British India Steam Navigation Co v Inland Revenue Commissioners (1881) 7 QBD 165 is a case relevant for UK commercial law and UK insolvency law case, concerning the definition of a debenture.

==Facts==
The British India Steam Navigation Company had undertaken on paper to pay the holder £100 on 30 November 1882 and pay interest half yearly at 5% pa. The paper said these were “debentures”. Meanwhile, the Stamp Act 1870, a taxation statute, said that “debentures” were subject to a higher rate of stamp duty. The company then tried to argue that in fact these were not debentures at all, and merely a “promissory note”. A. V. Dicey and Farrer Herschell QC appeared for the Revenue.

==Judgment==
Lindley J held that the instruments were debentures and therefore subject to stamp duty. They were debentures because they were documents that acknowledged a debt.
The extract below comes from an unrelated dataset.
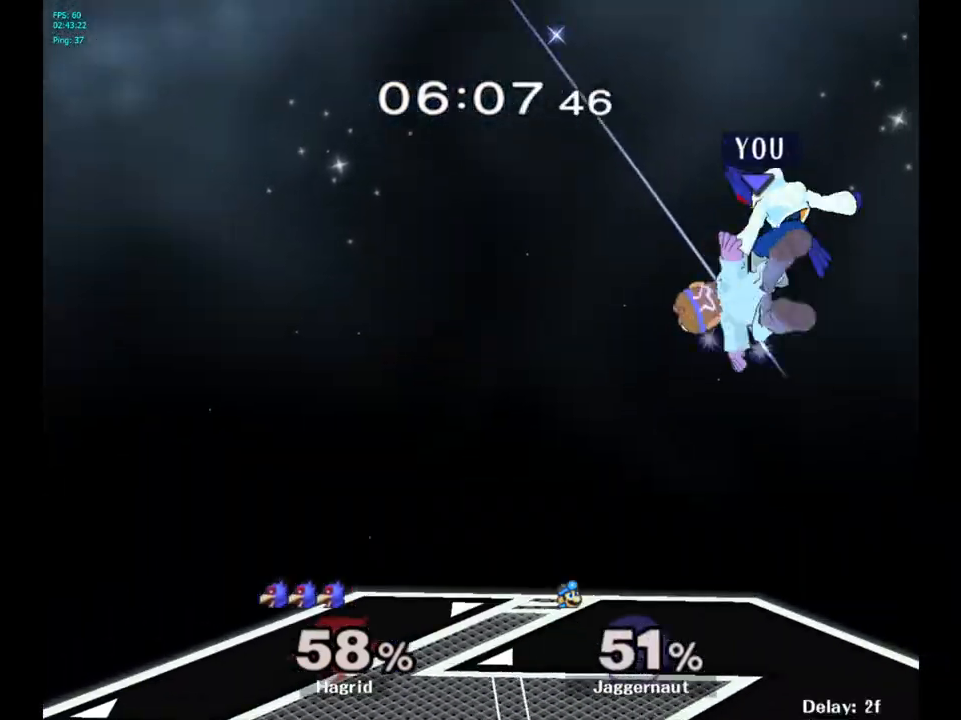
{"buttons": [], "left_stick": "center", "right_stick": "center", "events": [[500, "left_stick", "center"]]}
Now, what the correct meaning of ‘debenture’ is I do not know. I do not find anywhere any precise definition of it. We know that there are various kinds of instruments commonly called debentures. You may have mortgage debentures, which are charges of some kind on property. You may have debentures which are bonds; and, if this instrument were under seal, it would be a debentures of that kind. You may have a debenture which is nothing more than an acknowledgement of indebtedness. And you may have [as on the facts]… a statement by two directors that the company will pay a certain sum of money on a given day, and will also pay interest half-yearly at certain times and at a certain place upon production of certain coupons by the holder of the instrument. I think any of these things which I have referred to may be debentures within the Act.